Die USA werden nach Angaben der Regierung in Washington vermutlich am Abend an den Gesprächen über eine dauerhafte Nahost-Waffenruhe teilnehmen.

Mutmaßlicher Organisator der Entführung in Haft

Knapp zwei Monate nach der Entführung und Tötung von drei jüdischen Schülern im Westjordanland hat Israel die Festnahme eines Verdächtigen bekanntgegeben. Der 40-jährige Palästinenser aus Hebron wurde bereits am 11. Juli gefasst. Dies geht aus jetzt veröffentlichten Gerichtsakten hervor.

Wie das israelische Nachrichtenportal ynet berichtet, wurde der Mann im Haus eines Verwandten nahe Jerusalem durch eine Spezialeinheit festgenommen.

Das Geständnis

Dem Gericht zufolge gestand der Mann, die Entführung organisiert zu haben. Er habe Geld von der radikalislamischen Hamas im Gazastreifen erhalten, Waffen gekauft und diese an zwei Verdächtige weitergegeben, die die Tat ausgeführt hätten. Ob die Hamas-Führung das Verbrechen tatsächlich in Auftrag gab, ist aber weiter umstritten. Die Verteidiger des 40-jährigen Palästinensers waren zunächst nicht für eine Stellungnahme erreichbar. Die beiden mutmaßlichen Mittäter sind noch immer auf der Flucht.

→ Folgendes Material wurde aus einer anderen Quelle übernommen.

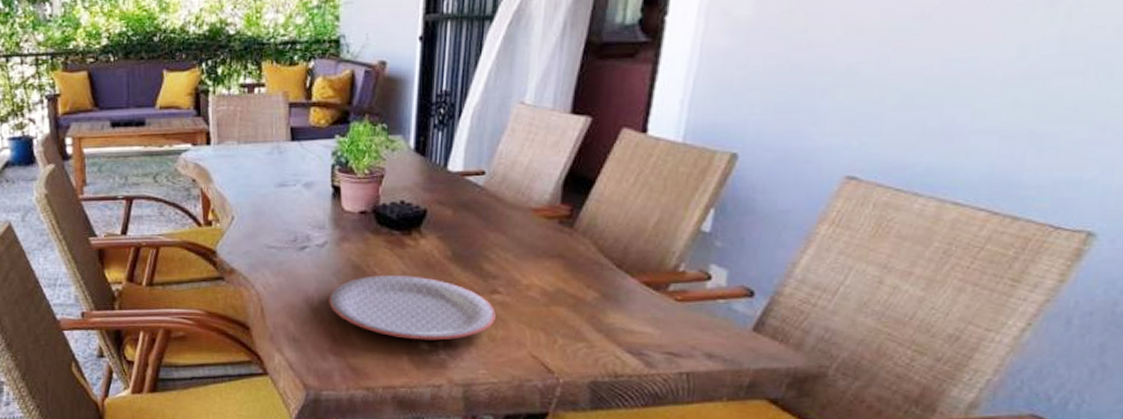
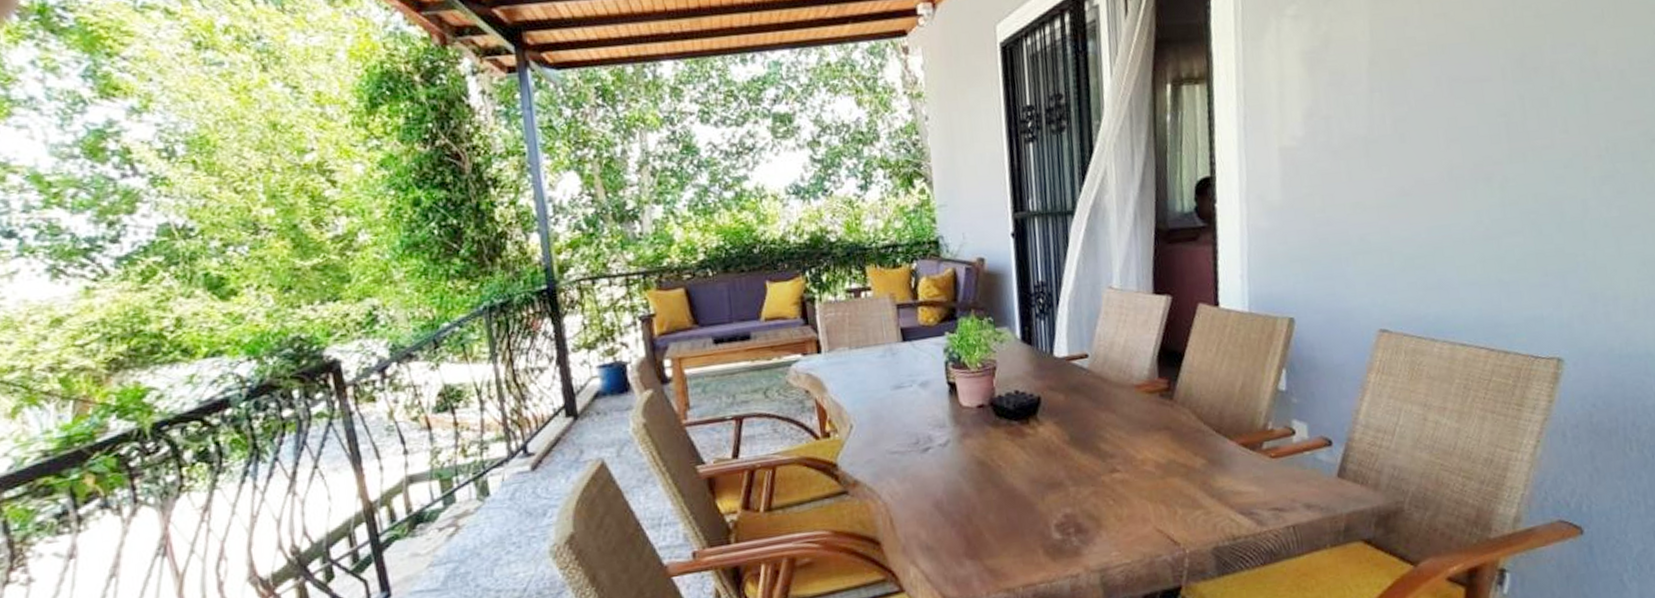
plate: present [329,275,496,341] -> none [957,464,1119,531]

In seinem Geständnis gab der 40-Jährige ynet zufolge zudem an, seinen Komplizen nach der Tat bei der Flucht geholfen zu haben. Das Stück Land, auf dem die Leichen der drei israelischen Jugendlichen verscharrt worden waren, hatte der Mann erst zwei Monate vor der Tat gekauft.

Die dramatischen Auswirkungen der Tat

Die drei Schüler im Alter zwischen 16 und 19 Jahren wurden seit dem 12. Juni vermisst. Ihre Leichen wurden Wochen später gefunden. Die Tat führte im Konflikt zwischen Israel und den Palästinensern zu einer Eskalation der Gewalt.

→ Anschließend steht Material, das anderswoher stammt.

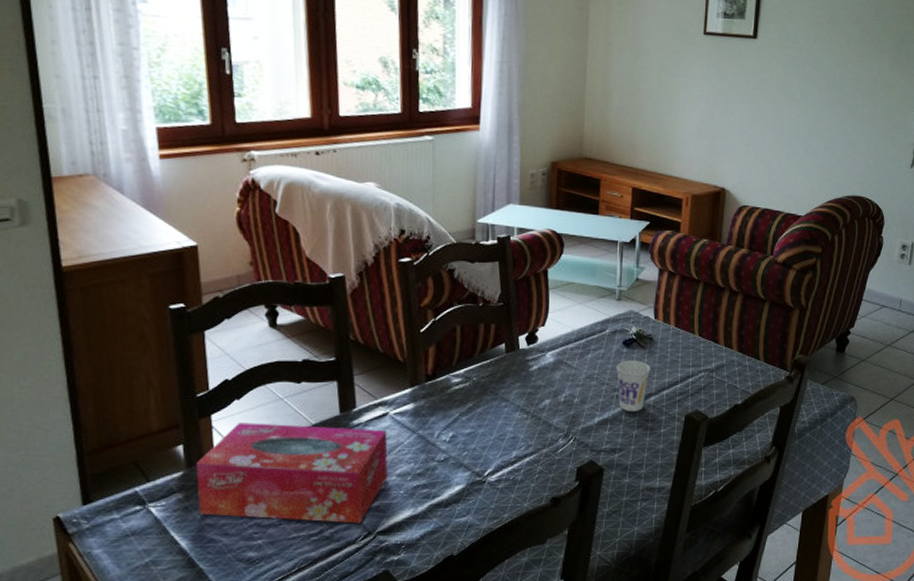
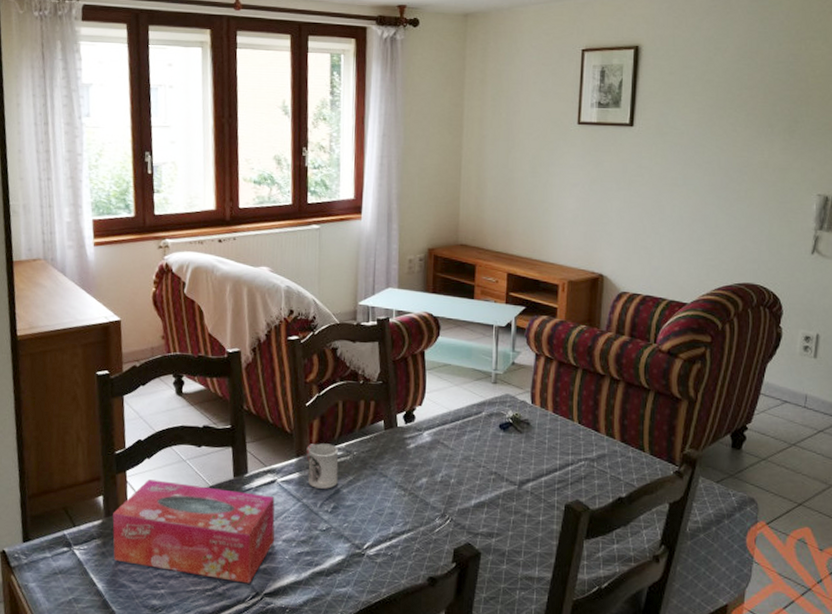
cup: none [421,371,457,418] -> present [306,443,339,489]
cup: present [616,360,651,412] -> none [492,444,529,497]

In dem jüngsten Konflikt kamen nach Angaben des palästinensischen Gesundheitsministeriums bislang mehr als 1860 Menschen ums Leben, knapp 10.000 wurden verletzt. Nach UN-Angaben waren acht von zehn toten Palästinensern Zivilisten. Auf israelischer Seite wurden 64 Soldaten und drei Zivilisten getötet. Etwa 100 verletzte Soldaten werden noch in Krankenhäusern behandelt.